In the records below, find the line that contains "M1201,975L1556,734", then write out that line and each one after it exactly, up to and including the last.

╔══

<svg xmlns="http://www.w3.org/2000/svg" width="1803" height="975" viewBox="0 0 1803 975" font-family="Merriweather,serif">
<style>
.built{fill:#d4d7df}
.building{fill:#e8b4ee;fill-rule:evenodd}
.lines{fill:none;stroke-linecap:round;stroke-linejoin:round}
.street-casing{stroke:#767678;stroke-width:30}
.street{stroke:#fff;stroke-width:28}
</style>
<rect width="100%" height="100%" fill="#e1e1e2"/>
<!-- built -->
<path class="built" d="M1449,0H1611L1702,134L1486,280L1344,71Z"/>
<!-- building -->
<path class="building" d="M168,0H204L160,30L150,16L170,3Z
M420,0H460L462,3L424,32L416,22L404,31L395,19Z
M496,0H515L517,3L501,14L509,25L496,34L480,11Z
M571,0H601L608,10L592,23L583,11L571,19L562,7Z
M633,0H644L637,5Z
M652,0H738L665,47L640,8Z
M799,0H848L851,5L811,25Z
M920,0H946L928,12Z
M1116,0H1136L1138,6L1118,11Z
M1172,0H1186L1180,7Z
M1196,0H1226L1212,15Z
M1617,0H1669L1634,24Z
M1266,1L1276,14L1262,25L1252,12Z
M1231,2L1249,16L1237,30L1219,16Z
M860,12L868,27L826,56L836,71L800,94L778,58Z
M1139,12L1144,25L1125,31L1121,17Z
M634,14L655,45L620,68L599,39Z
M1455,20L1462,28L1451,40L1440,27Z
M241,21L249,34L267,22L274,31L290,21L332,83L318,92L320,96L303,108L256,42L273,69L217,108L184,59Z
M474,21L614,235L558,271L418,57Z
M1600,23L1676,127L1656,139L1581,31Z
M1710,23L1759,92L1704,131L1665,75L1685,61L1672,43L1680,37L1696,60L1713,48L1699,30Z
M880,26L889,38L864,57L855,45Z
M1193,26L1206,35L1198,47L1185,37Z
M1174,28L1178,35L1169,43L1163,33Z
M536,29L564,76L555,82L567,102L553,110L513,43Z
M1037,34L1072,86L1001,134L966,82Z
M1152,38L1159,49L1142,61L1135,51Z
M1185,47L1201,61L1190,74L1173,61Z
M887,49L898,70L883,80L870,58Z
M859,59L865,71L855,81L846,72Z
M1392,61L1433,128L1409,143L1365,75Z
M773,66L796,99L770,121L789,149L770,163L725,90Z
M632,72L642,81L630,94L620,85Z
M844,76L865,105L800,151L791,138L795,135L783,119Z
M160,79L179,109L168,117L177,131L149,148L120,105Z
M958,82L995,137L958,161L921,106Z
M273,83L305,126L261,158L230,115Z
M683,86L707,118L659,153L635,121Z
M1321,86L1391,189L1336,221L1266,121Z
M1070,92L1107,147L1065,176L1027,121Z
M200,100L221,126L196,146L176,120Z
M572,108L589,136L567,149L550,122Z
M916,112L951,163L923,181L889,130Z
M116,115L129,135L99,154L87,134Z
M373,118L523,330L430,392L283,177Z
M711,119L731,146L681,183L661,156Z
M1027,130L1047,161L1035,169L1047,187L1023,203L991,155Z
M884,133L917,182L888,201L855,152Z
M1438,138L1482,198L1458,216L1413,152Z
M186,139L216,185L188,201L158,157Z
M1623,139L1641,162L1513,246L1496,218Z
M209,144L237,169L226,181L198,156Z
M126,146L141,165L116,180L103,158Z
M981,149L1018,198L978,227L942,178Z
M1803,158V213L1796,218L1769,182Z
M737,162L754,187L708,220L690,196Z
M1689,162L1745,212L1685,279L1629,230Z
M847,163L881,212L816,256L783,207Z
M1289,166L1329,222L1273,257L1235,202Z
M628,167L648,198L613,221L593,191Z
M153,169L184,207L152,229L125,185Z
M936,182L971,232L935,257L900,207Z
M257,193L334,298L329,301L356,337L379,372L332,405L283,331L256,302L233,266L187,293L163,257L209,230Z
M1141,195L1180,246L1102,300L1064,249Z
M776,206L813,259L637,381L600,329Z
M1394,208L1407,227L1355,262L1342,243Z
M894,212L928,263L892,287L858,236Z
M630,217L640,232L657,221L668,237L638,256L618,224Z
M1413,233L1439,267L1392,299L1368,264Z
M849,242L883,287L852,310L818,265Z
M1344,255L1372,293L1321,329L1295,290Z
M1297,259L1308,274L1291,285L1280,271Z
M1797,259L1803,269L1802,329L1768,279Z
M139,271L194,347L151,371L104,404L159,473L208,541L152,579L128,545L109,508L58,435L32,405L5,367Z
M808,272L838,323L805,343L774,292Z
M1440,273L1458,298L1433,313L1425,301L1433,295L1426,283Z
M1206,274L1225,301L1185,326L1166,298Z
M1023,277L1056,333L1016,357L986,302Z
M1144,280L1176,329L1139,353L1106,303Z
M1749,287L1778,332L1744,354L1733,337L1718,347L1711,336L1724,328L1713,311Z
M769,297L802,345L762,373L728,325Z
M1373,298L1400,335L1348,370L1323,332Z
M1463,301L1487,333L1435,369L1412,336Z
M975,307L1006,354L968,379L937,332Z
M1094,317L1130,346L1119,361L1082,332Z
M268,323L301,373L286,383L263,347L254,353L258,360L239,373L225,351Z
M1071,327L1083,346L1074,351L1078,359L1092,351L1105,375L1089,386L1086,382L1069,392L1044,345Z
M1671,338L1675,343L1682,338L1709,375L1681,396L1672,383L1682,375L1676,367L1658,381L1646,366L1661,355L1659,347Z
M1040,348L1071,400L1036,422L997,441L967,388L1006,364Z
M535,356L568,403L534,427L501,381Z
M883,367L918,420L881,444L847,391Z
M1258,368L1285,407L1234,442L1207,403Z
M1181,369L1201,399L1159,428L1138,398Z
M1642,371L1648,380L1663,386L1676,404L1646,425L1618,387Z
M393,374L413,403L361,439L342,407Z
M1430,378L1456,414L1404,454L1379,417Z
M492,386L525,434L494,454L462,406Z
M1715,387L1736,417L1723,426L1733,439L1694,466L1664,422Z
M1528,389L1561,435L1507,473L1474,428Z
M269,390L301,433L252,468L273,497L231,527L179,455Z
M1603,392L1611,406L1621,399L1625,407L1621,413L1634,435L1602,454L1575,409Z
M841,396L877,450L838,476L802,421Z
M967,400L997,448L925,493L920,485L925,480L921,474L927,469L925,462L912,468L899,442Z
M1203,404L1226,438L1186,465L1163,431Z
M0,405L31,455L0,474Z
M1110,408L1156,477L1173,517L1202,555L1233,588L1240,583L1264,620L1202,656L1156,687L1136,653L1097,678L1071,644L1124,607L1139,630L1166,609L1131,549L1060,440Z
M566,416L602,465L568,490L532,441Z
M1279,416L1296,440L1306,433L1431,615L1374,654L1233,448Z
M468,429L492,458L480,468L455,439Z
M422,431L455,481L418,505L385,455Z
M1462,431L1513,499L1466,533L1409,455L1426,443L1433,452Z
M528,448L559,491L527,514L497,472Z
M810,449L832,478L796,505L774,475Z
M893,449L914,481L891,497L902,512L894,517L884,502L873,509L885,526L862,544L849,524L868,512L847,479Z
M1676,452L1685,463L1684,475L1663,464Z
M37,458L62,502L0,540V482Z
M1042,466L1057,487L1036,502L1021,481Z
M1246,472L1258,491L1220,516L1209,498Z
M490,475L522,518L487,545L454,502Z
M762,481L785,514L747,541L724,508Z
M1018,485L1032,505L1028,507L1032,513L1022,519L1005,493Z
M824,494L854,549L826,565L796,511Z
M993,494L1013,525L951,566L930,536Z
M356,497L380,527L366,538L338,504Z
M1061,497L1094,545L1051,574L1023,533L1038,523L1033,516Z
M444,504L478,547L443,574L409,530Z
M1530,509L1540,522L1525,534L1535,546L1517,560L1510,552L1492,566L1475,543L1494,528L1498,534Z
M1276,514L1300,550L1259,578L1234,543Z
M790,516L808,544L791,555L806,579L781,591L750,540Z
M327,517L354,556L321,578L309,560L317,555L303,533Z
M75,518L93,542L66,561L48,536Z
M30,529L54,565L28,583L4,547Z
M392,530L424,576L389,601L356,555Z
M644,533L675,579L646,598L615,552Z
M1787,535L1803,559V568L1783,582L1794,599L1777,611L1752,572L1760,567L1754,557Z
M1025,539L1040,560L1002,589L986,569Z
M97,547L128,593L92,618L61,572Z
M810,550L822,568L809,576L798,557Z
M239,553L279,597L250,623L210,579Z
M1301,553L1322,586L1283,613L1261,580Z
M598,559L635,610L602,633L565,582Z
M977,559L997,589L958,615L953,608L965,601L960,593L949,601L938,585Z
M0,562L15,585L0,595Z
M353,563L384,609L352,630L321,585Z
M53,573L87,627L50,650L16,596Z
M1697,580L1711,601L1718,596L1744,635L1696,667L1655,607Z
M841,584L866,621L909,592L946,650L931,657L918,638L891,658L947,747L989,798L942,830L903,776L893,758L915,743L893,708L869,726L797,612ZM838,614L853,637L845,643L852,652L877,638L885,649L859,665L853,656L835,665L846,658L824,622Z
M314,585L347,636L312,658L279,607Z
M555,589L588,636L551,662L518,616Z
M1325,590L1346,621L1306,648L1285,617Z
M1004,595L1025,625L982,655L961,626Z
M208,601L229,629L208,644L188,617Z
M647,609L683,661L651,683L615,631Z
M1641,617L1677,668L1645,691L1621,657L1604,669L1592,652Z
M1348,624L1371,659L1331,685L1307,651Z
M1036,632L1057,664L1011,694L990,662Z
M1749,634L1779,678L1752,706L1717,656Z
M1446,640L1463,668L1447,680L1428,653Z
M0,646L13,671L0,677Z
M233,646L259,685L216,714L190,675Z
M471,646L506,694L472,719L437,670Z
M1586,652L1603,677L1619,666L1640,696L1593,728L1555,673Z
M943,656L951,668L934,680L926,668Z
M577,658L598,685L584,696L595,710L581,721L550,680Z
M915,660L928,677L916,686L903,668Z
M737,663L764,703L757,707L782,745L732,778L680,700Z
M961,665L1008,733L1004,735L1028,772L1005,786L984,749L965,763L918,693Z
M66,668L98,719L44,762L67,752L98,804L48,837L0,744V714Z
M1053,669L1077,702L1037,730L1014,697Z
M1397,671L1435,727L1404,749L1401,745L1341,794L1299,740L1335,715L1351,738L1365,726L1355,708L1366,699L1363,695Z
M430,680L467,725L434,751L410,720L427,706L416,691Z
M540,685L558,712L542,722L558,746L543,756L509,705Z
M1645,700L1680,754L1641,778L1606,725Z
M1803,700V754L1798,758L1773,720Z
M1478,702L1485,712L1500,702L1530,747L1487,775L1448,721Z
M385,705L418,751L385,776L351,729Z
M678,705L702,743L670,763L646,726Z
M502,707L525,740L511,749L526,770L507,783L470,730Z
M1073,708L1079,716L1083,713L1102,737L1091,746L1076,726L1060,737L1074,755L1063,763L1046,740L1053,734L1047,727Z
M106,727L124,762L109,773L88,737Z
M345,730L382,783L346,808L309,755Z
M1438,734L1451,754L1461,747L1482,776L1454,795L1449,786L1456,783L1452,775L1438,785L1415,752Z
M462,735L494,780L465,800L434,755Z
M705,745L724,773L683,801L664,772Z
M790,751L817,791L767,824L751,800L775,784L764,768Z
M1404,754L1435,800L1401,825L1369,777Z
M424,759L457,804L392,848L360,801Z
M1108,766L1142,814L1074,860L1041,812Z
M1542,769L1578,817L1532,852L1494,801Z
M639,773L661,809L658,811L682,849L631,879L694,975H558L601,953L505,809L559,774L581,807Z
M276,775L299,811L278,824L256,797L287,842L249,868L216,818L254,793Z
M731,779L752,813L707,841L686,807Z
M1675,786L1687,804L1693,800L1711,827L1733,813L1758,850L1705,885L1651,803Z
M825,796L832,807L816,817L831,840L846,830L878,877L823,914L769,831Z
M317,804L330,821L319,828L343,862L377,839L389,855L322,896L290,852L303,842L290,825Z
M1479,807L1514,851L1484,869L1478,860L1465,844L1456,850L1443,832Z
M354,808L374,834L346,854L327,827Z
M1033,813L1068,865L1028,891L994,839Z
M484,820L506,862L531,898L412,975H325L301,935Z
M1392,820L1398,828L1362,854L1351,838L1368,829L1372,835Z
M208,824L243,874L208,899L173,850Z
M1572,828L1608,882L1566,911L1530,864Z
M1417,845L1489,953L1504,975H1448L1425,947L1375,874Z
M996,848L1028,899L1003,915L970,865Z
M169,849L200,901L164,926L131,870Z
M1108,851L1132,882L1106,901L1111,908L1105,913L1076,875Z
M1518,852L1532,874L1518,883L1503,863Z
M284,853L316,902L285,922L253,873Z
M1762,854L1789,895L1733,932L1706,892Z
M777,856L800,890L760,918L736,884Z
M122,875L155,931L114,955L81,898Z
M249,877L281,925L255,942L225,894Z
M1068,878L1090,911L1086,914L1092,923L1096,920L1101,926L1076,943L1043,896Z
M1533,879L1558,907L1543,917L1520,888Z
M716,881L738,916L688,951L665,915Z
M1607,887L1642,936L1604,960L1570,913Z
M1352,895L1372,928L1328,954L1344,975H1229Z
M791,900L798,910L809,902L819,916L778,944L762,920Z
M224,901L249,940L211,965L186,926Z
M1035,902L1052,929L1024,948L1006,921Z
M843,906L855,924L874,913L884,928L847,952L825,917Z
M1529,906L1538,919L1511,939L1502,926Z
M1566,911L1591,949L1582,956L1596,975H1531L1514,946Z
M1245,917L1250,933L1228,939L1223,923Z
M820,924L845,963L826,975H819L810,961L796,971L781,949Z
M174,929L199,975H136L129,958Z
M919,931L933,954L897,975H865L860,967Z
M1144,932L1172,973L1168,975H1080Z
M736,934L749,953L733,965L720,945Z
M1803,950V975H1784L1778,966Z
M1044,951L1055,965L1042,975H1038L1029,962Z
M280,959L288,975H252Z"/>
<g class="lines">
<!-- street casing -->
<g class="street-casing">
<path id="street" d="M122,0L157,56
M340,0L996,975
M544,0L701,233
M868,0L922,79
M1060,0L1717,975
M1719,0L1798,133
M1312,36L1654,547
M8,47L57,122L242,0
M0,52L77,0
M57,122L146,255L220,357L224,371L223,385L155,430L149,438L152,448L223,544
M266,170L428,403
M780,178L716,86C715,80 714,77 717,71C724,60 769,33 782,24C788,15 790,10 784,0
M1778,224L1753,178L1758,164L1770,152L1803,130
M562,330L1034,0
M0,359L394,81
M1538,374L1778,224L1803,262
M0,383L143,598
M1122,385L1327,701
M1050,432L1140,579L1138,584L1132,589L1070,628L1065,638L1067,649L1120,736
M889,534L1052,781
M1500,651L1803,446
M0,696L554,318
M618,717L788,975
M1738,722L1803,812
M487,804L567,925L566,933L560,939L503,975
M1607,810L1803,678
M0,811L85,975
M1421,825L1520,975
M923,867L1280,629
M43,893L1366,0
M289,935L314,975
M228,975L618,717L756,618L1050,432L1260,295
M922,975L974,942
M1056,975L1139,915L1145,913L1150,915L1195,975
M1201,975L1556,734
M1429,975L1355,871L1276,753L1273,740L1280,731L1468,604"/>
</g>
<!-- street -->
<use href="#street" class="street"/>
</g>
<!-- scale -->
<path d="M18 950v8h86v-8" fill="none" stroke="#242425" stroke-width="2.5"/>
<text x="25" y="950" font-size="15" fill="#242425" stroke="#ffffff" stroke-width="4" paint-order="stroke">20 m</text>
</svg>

╚══

- **Exercise output**:
M1201,975L1556,734
M1429,975L1355,871L1276,753L1273,740L1280,731L1468,604"/>
</g>
<!-- street -->
<use href="#street" class="street"/>
</g>
<!-- scale -->
<path d="M18 950v8h86v-8" fill="none" stroke="#242425" stroke-width="2.5"/>
<text x="25" y="950" font-size="15" fill="#242425" stroke="#ffffff" stroke-width="4" paint-order="stroke">20 m</text>
</svg>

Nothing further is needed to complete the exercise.